What you want is to drop variables with a % of missing/bad data higher than 50%, so you need a frequency table of variables, right?
So - use PROC FREQ. This is the simplified version (only looks for "#N/A"), but it should be easy to modify the last step to make it look for other values (and to sum up the percents for them). Or, like you'll see in the linked question (from my comment on the question), you can use a special format that puts all invalid values to one formatted value, and all valid values to another formatted value. (You'll have to construct this format.)
Concept: use PROC FREQ to get frequency table, then look at that dataset to find the rows with > 50% of the rows and an invalid value in the F_ column.
This won't work with actual missing (" " or .); you'll need to add the /MISSING option to PROC FREQ if you have those also.
data dat;
input id $ score $ gender $;
cards;
1 10 1
1 10 1
1 9 #N/A
1 9 #N/A
1 9 #N/A
1 8 #N/A
2 9 #N/A
2 8 #N/A
2 9 #N/A
2 9 2
2 10 2
;
run;
*shut off ODS for the moment, and only use ODS OUTPUT, so we do not get a mess in our results window;
ods exclude all;
ods output onewayfreqs=freq_tables;
proc freq data=dat;
tables id score gender;
run;
ods output close;
ods exclude none;
*now we check for variables that match our criteria;
data has_missing;
set freq_tables;
if coalescec(of f_:) ='#N/A' and percent>50;
varname = substr(table,7);
run;
*now we put those into a macro variable to drop;
proc sql;
select varname
into :droplist separated by ' '
from has_missing;
quit;
*and we drop them;
data dat_fixed;
set dat;
drop &droplist.;
run;
Another question. I have multiple data sets that generate ouput how can output these into one excel work sheet and apply my own formating. For example I have data set 1, data set 2, data set 3
each data set has two coloumns, for example
Col 1 Col 2
1 2
3 4
5 6
I want each data set to be in one worksheet and seperated by column , so in excel it should look like
Col 1 Col 2 Blank Col Col 1 Col 2 Blank Col
Somone told me I need to look at DDE for this is this true
Regards,
You can definitely do it using DDE. What DDE does it just simulates user's clicks at Excel's menus, buttons, cells etc. Here's an example how you can do that with macro loop for 3 datasets with names have1, have2 and have3. If you need more general solution (unknown number of datasets, with various number of variables, random datasets' names etc), the code should be updated, but its 'DDE-part' will be essentially pretty the same.

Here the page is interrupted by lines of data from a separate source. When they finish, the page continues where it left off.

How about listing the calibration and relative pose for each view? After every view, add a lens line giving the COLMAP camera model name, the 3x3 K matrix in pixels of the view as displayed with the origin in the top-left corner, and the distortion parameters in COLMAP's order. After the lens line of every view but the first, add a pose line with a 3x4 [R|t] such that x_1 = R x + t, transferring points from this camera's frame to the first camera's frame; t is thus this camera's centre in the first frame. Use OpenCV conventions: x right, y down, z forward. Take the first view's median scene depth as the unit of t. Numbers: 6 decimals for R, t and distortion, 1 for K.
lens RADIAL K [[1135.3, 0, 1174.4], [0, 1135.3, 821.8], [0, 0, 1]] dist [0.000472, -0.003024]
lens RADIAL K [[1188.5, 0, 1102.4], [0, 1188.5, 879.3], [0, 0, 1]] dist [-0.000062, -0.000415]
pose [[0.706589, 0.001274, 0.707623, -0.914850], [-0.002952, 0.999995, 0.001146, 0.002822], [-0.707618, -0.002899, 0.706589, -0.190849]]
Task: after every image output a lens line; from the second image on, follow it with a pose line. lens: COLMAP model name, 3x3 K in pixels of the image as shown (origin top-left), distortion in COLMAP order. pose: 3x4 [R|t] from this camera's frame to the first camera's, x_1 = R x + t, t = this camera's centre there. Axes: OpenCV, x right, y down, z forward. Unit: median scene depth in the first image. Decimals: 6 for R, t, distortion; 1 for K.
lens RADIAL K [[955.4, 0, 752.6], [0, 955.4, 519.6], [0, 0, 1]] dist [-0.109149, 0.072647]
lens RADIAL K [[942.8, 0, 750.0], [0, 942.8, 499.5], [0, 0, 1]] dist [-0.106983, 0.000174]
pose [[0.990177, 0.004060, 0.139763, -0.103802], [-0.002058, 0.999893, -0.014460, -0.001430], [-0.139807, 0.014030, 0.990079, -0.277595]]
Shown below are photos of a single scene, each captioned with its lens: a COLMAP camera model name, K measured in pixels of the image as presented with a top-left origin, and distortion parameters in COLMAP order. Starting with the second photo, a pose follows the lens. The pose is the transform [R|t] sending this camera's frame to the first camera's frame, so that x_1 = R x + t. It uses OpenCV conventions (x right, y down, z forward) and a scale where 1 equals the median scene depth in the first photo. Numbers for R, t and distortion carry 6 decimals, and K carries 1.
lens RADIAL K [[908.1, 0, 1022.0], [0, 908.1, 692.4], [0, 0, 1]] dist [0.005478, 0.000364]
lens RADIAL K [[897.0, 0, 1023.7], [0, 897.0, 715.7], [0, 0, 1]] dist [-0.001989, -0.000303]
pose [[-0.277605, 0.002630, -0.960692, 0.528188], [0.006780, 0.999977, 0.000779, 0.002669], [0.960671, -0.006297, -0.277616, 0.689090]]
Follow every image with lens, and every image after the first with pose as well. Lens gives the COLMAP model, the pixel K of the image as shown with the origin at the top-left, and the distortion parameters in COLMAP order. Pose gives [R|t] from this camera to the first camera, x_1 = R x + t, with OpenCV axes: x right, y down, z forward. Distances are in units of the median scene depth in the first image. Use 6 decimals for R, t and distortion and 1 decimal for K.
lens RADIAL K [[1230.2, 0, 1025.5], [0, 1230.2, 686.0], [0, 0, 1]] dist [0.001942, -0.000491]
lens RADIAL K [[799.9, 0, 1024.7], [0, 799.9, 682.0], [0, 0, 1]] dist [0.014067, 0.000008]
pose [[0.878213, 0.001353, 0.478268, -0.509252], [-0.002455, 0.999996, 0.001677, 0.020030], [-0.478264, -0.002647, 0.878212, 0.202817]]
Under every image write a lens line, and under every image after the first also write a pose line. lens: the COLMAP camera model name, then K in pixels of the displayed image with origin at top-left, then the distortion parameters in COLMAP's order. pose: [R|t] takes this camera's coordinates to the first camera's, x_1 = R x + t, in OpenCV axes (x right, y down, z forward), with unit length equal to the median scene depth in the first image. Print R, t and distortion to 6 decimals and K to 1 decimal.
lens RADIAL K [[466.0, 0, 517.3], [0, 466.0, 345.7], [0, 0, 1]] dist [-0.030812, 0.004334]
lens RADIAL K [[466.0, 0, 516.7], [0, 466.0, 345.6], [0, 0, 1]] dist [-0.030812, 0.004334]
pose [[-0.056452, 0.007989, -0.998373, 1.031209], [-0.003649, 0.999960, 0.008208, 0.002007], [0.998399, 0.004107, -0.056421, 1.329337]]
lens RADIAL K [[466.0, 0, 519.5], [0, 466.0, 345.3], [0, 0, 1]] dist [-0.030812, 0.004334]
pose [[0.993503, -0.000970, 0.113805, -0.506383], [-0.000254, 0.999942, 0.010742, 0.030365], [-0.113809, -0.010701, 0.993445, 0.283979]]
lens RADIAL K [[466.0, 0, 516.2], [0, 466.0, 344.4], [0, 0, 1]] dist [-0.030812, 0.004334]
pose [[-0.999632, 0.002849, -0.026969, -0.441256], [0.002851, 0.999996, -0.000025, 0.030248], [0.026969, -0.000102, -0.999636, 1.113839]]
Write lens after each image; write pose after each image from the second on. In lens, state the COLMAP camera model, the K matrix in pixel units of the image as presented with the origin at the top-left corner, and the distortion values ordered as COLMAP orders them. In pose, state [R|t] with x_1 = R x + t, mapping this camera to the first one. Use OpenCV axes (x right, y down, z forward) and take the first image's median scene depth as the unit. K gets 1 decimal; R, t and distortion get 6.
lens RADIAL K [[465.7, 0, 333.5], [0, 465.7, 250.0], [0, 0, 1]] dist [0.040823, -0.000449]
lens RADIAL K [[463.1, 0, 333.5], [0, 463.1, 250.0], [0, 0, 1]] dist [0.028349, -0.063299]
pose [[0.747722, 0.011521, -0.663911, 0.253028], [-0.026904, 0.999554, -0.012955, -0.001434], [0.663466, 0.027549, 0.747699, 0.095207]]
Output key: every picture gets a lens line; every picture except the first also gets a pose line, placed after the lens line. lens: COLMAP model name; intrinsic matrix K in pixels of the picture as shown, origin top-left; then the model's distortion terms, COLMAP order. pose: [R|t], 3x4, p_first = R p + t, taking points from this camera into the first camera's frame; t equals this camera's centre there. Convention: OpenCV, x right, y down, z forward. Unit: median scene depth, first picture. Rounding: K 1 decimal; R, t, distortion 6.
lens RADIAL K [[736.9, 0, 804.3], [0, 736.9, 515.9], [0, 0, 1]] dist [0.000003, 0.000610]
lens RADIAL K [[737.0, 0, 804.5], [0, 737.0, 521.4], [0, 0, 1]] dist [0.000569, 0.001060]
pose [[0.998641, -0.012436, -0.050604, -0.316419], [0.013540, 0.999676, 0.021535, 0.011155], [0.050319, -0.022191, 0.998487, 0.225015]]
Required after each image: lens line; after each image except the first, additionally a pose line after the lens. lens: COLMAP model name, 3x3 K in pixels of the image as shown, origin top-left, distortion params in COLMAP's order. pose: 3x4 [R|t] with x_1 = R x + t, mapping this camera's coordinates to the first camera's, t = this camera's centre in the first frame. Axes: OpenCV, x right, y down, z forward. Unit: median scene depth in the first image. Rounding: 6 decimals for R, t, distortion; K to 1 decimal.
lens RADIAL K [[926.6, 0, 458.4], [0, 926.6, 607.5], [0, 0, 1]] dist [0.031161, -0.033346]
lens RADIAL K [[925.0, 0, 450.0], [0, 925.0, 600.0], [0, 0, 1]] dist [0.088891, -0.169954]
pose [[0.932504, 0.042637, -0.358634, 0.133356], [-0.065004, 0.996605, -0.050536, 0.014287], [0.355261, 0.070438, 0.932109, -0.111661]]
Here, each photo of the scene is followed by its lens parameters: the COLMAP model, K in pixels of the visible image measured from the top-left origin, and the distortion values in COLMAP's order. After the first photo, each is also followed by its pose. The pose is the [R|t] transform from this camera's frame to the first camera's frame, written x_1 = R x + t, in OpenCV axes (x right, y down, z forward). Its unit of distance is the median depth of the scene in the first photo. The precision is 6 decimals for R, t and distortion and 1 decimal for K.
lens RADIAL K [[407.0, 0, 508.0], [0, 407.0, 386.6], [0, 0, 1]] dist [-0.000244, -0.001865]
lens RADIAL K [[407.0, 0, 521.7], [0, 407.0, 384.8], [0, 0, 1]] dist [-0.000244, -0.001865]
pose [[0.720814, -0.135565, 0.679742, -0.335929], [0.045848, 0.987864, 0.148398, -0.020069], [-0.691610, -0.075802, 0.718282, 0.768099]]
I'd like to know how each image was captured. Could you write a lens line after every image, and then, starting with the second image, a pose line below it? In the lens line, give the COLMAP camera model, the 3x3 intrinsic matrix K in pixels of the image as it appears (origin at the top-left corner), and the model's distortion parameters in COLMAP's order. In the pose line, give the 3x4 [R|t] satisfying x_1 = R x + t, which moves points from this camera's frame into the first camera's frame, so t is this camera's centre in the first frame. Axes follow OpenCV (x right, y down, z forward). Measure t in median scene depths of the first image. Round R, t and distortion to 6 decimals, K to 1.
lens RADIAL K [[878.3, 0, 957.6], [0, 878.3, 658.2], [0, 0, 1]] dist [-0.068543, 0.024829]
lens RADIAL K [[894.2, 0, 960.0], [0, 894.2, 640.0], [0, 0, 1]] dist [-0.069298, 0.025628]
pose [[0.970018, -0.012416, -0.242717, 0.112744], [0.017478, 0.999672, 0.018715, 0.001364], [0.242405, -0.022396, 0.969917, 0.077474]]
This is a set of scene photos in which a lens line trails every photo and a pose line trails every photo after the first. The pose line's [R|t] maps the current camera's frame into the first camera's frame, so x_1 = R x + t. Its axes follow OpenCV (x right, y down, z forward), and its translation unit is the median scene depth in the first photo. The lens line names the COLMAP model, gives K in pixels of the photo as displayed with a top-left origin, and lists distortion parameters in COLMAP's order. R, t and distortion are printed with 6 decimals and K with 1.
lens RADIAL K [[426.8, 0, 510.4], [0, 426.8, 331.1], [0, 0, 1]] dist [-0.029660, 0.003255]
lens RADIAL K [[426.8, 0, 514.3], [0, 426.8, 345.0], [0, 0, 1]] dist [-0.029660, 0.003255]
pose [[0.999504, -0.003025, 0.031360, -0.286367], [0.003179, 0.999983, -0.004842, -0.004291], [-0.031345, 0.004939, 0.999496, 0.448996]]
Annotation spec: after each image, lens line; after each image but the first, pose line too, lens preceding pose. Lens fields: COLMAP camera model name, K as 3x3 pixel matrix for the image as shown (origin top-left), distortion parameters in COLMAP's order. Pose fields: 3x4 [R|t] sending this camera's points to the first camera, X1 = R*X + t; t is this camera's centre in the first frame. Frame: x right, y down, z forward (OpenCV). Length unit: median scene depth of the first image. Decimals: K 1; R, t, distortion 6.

One more assumption - your Excel workbook should be open during code execution. Though it can be also automated - Excel can be started and file can be open using DDE itself.
You can find a very nice introduction into DDE here, where all these trick discussed in details.
data have1;
input Col1 Col2;
datalines;
1 2
3 4
5 6
;
run;
data have2;
input Col1 Col2;
datalines;
1 2
3 4
5 6
7 8
;
run;
data have3;
input Col1 Col2;
datalines;
1 2
3 4
7 8
5 6
9 10
;
run;
%macro xlsout;
/*iterating through your datasets*/
%do i=1 %to 3;
/*determine number of records in the current dataset*/
proc sql noprint;
select count(*) into :noobs
from have&i;
quit;
/*assign a range on the workbook spreadsheet matching to data in the current dataset*/
filename range dde "excel|[myworkbook.xls]sas!r1c%eval((&i-1)*3+1):r%left(&noobs)c%eval((&i-1)*3+2)" notab;
/*put data into selected range*/
data _null_;
set have&i;
file range;
put Col1 '09'x Col2;
run;
%end;
%mend xlsout;
%xlsout
You cannot do exactly this with SAS (DDE is probably possible). I would suggest looking at SaviCells Pro.
http://www.sascommunity.org/wiki/SaviCells
http://www.savian.net/utilities.html
You could likely accomplish what you're asking through ODS TAGSETS.EXCELXP or the new ODS EXCEL (9.4 TS1M1). You would need to arrange the datasets ahead of time (ie, merge them together or transpose or whatnot to get one dataset with the right columns), however, or else use PROC REPORT or some other procedure to get them in the right format.